Гипсовые повязки затрудняют уход за пациентами. Гигиенические процедуры, подача судна, перекладывание больного, перестилание постели, смена белья усложняются.
Для предупреждения раздражения кожи и воспаления необходимо вложить между кожей больного и гипсовой повязкой несколько витков бинта, а также принять меры по предотвращению попадания мочи и кала на повязку во время физиологических отправлений. При обтирании – повязку не мочить. Закрывать больного полностью при проветривании, несмотря на сложные конфигурации повязки.
Инструкция по уходу за гипсовой повязкой1. Нельзя: мочить, разрезать, поправлять, воздействовать на повязку самостоятельно до ее снятия.
2. Необходимо сообщить медсестре или врачу, если:
– повязка ослабла или сломалась;
– появилась боль под повязкой;
– повязка промокла;
– пальцы немеют, отекли, посинели, теряют подвижность.
ТЕРМИЧЕСКИЕ ПОРАЖЕНИЯ. ЭЛЕКТРОТРАВМА. ОЖОГИ. ХОЛОДОВЫЕ ТРАВМЫ
Комбустиология – наука о лечении ожогов.
Ожог (combustio) – это повреждение кожи, слизистых оболочек и глубже лежащих тканей, вызванное чрезвычайным воздействием: высокой температурой, химическими веществами, электричеством или лучевой энергией.
В зависимости от причин выделяют ожоги:
– термические (пламя, пар, горячие жидкости, расплавленный металл, нагретые предметы);
– химические (кислоты, щелочи, фосфор, препараты бытовой химии);
– электрические (электроисточник, молния);
– лучевые (солнечная радиация, световое излучение ядерного взрыва, электросварка).
Кожа несет защитную функцию: противомикробную, препятствует потере жидкости организмом, играет огромную роль в терморегуляции за счет хорошо развитого кровоснабжения в ее толще, участвует в дыхательной функции организма и выведении шлаков через потовые железы. Соответственно, при нарушении ее целостности возникают не только местные, но и общие признаки. По глубине поражения ожоги делятся на четыре степени (рис. 10; рис. 11 на цв. вкл.; табл. 4).

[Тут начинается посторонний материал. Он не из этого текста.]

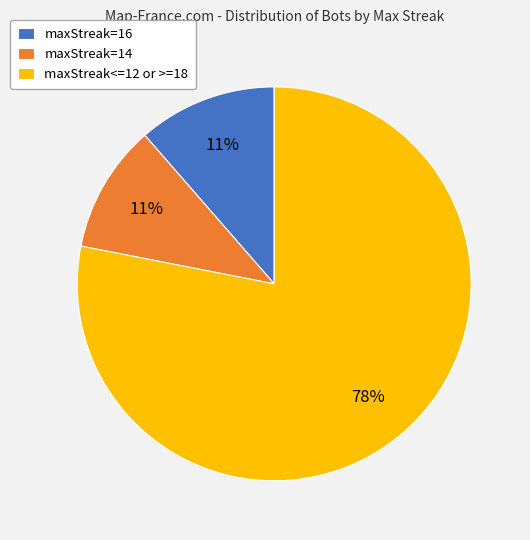

The maxStreak=16 slice represents 23% of the pie. True or false?

False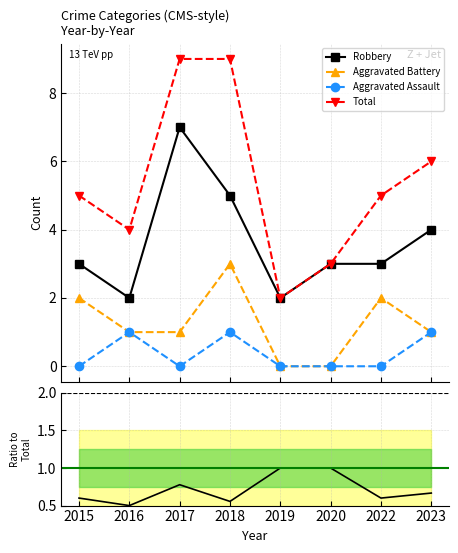

True or false: Aggravated Battery has a value of 1.0 at 2023.

True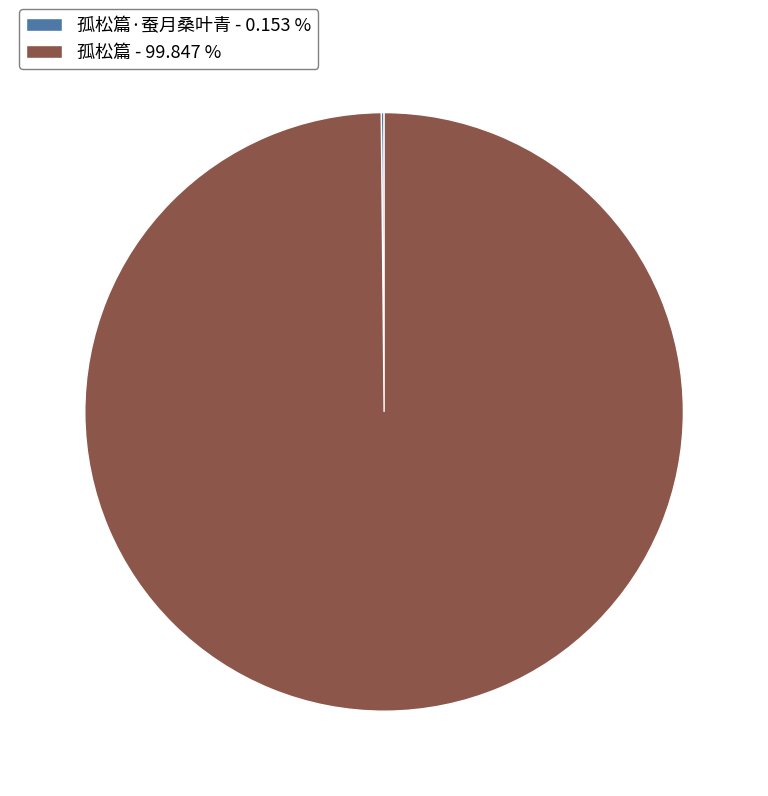

What is the majority slice?

孤松篇 - 99.847 %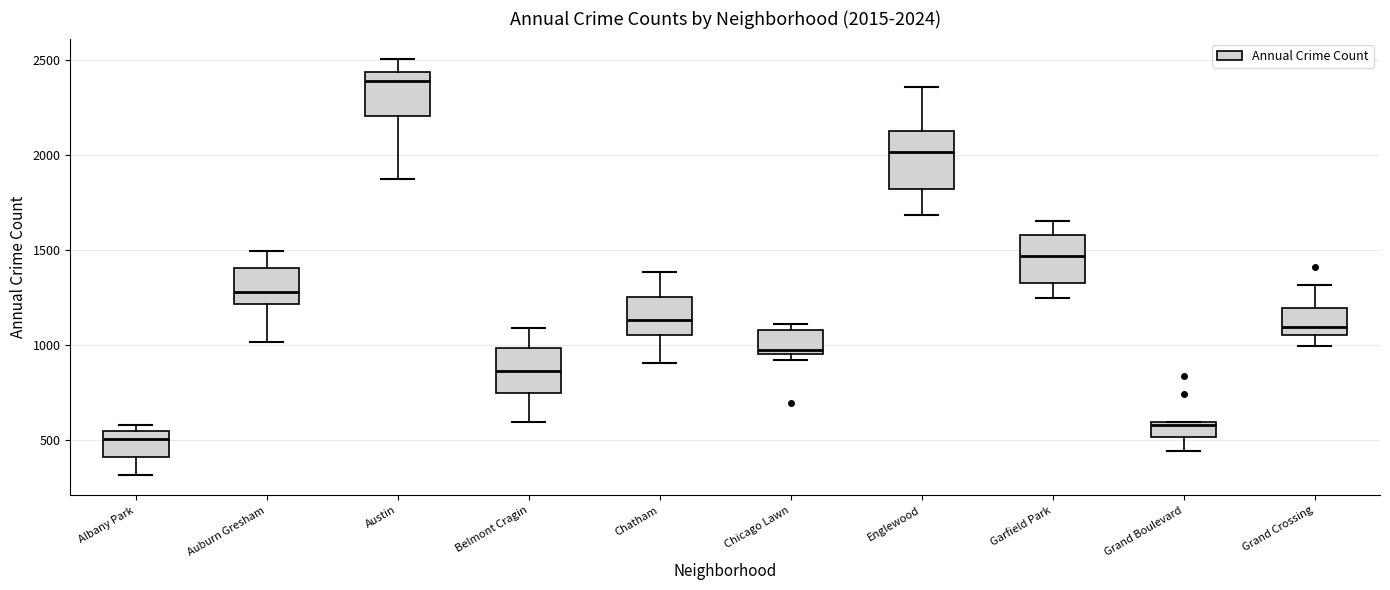

Comparing the boxes themselves (not the whiskers), which one is the tallest?

Englewood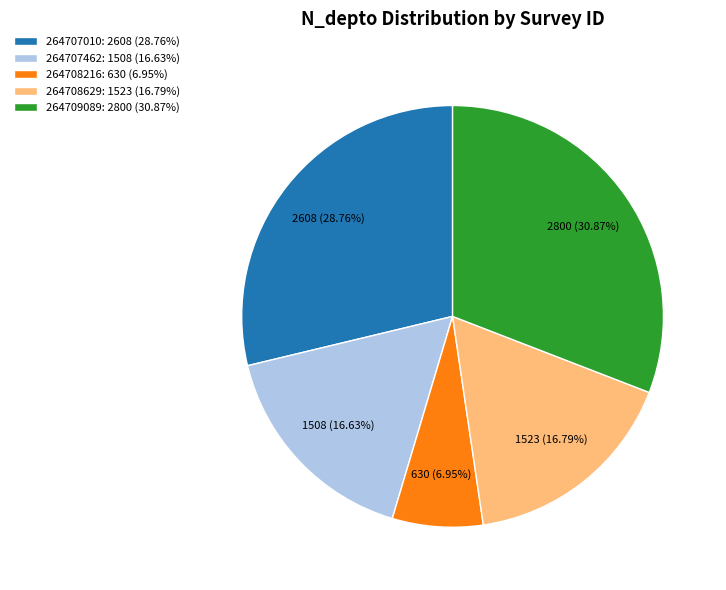

Is there a majority slice in this chart?

No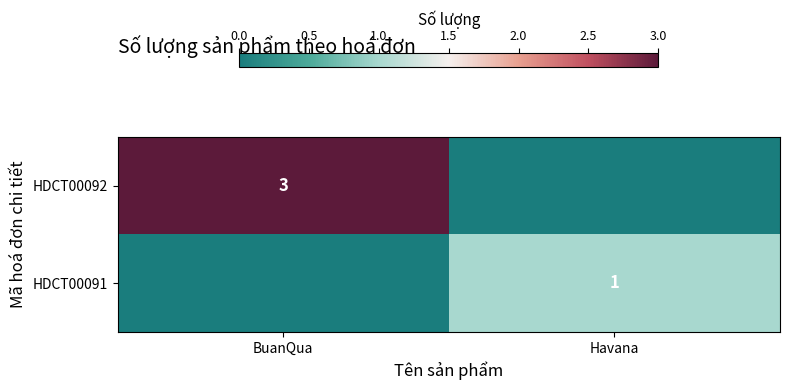

Is it true that HDCT00091 equals 0 at Havana?

False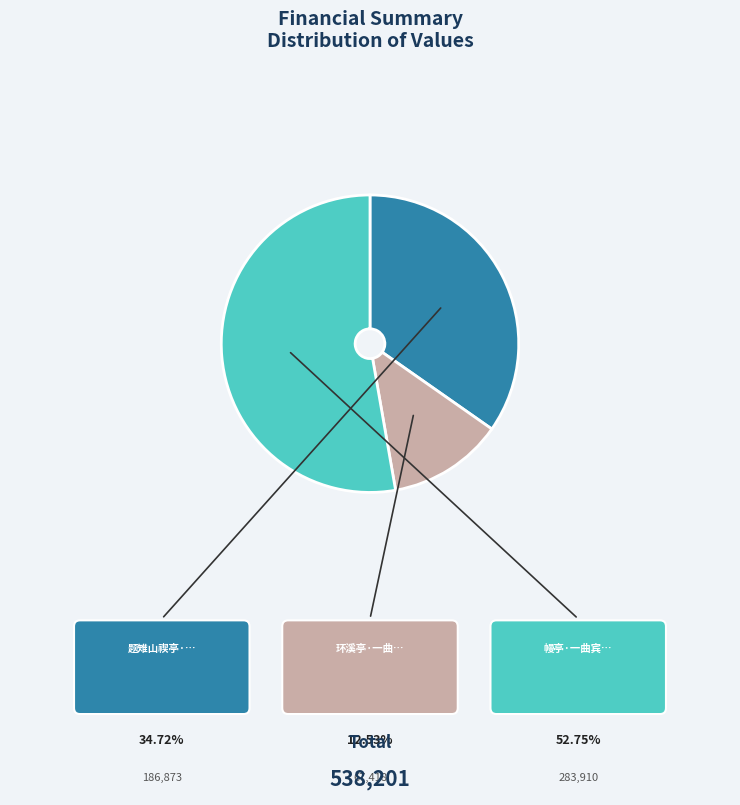

Is there any slice that represents more than half of the pie?

Yes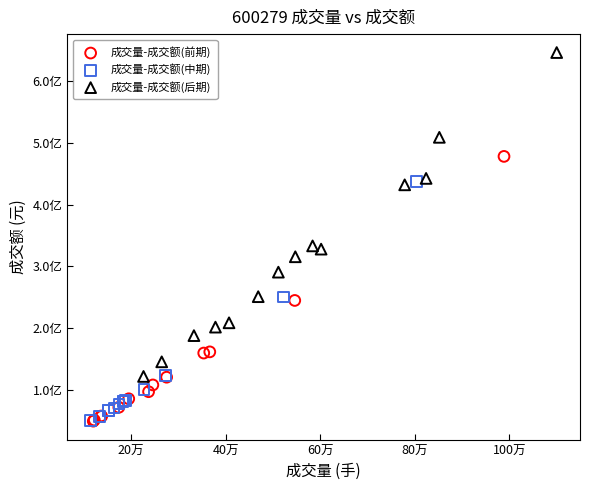

What are all the series names shown in the legend?

成交量-成交额(前期), 成交量-成交额(中期), 成交量-成交额(后期)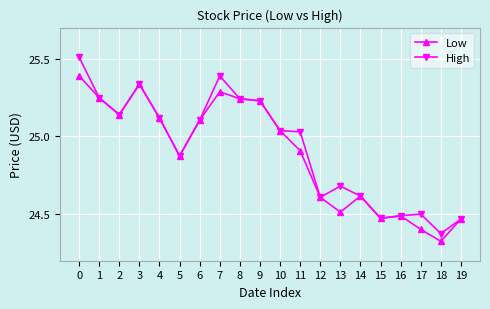

Which series has the widest spread of values?

High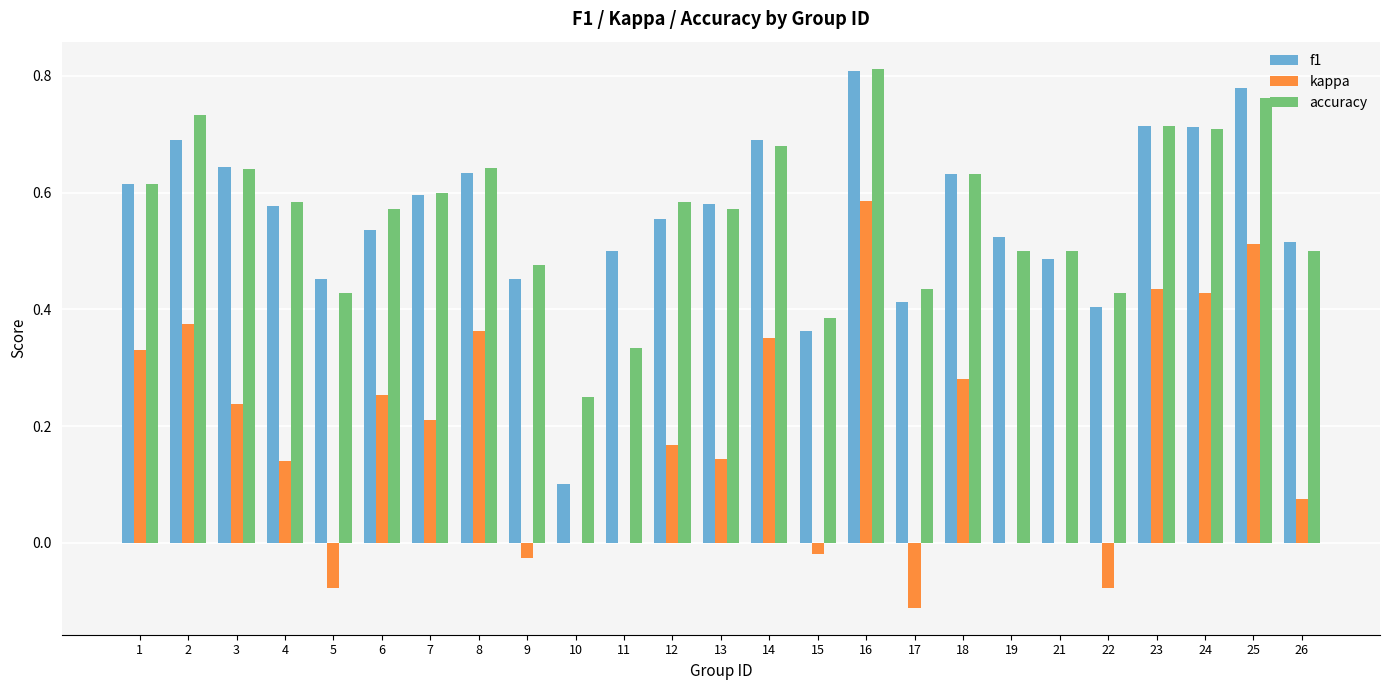

The accuracy series shows 0.6 at 13. True or false?

True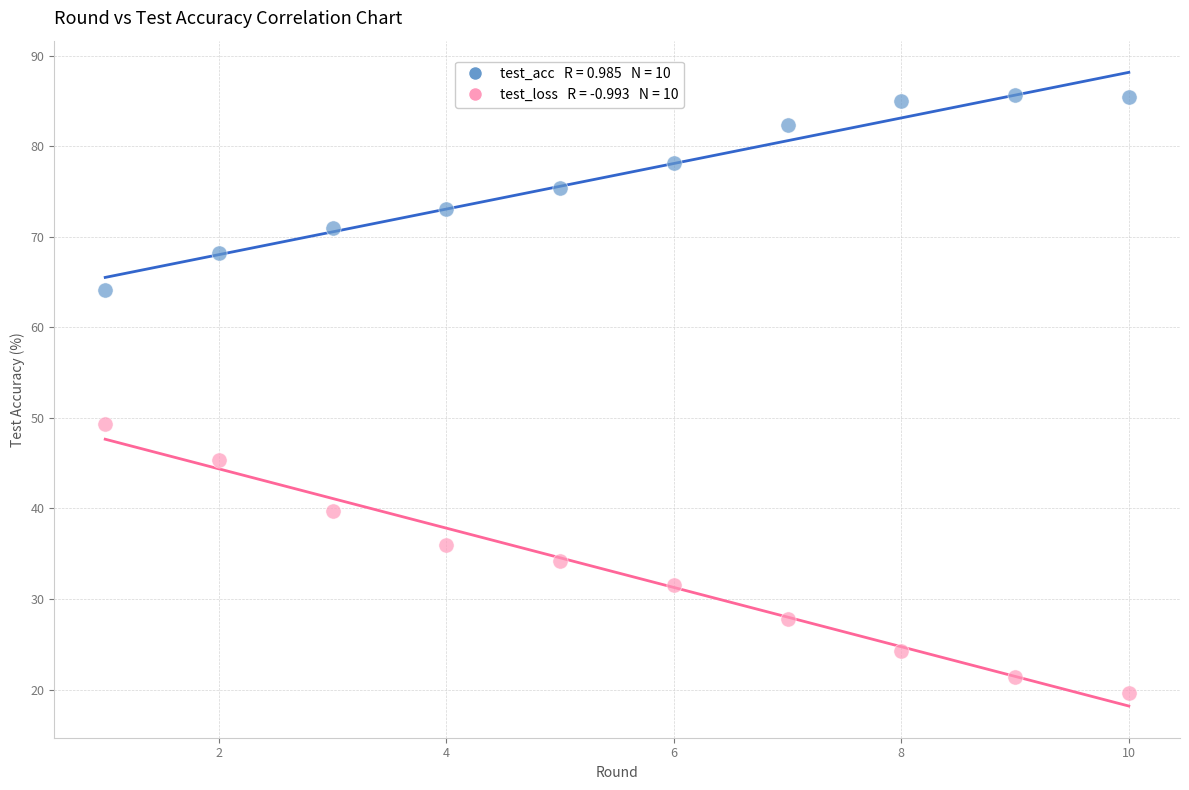

Across all series, what Y value is closest to 52?

49.4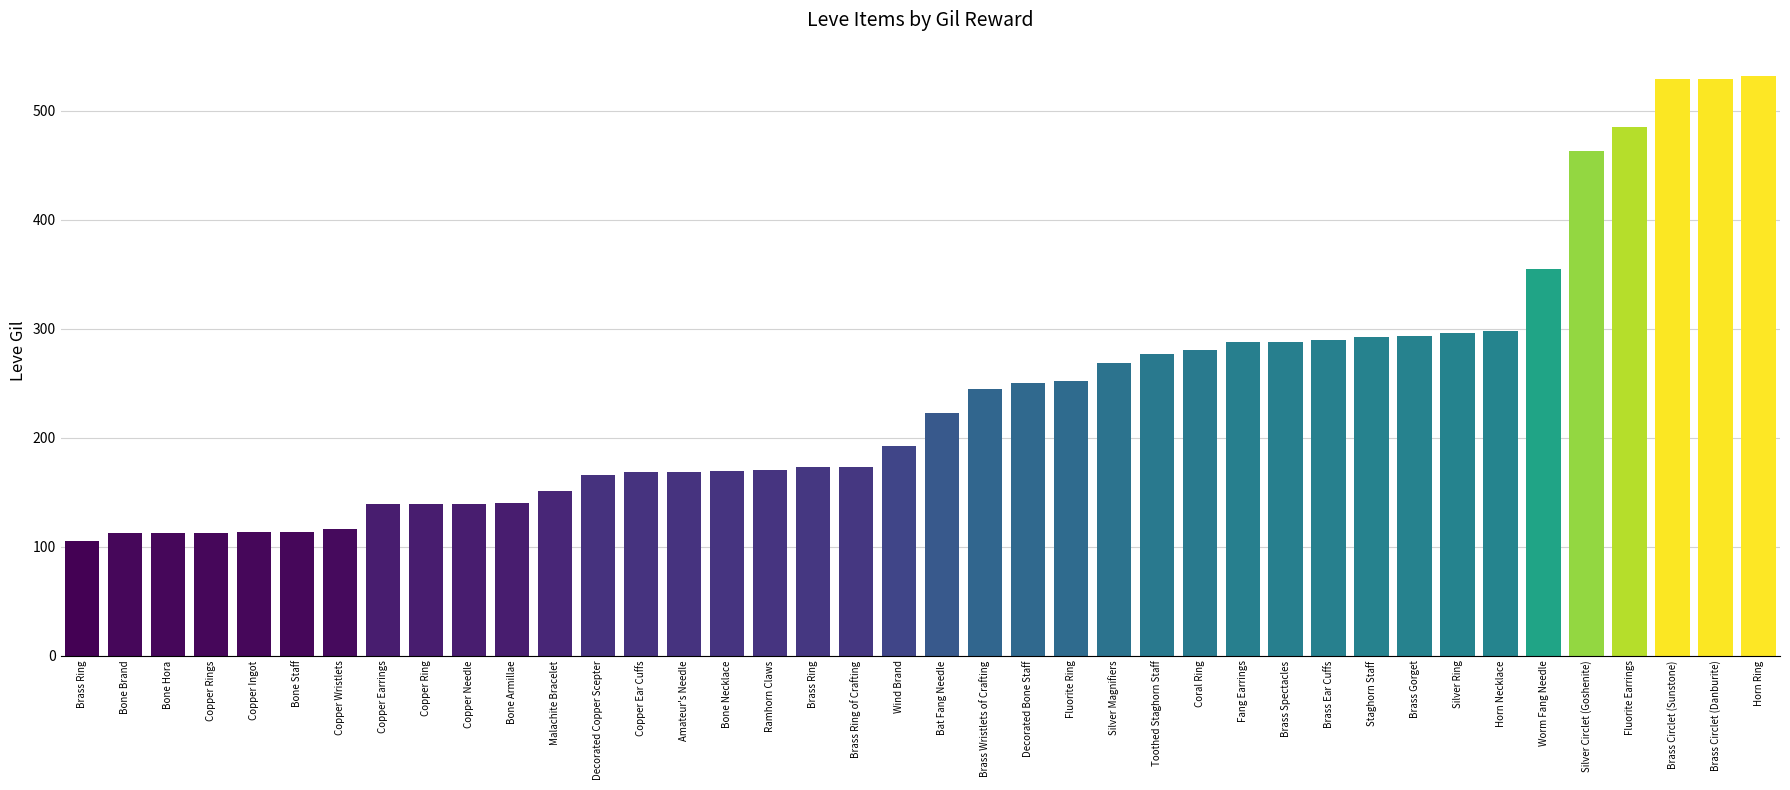

Count the number of categories in the chart.

40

Рис. 10. Классификация ожогов по глубине поражения.
1 – эпидермис; 2 – дерма; 3 – подкожная клетчатка; 4 – мышцы; 5 – кость; I, II, IIIa, IIIб, IV – степени ожога
Ожоги I, II, IIIа степени относятся к поверхностным, поскольку при них возможна самостоятельная эпителизация кожных покровов за счет сохранившихся эпителиальных клеточных элементов.
Ожоги IIIб, IV степени относятся к глубоким, при которых восстановление целостности кожного покрова возможно лишь оперативным путем, за счет пересадки собственной кожи, сохранившейся вне зоны термической травмы.
Таблица 4
Клиническая классификация и внешние признаки ожогов
Площадь ожога является основным критерием для определения прогноза течения ожоговой болезни (рис. 12).
На прогноз влияют: глубина и площадь ожога, а также своевременность и правильность оказания помощи.
Прогноз утяжеляют: сопутствующие заболевания; детский и пожилой возраст; расположение ожога.
При ожогах свыше 10 % поверхности тела в организме пострадавшего возникает комплекс общих и местных расстройств, следствием которых является развитие ожоговой болезни.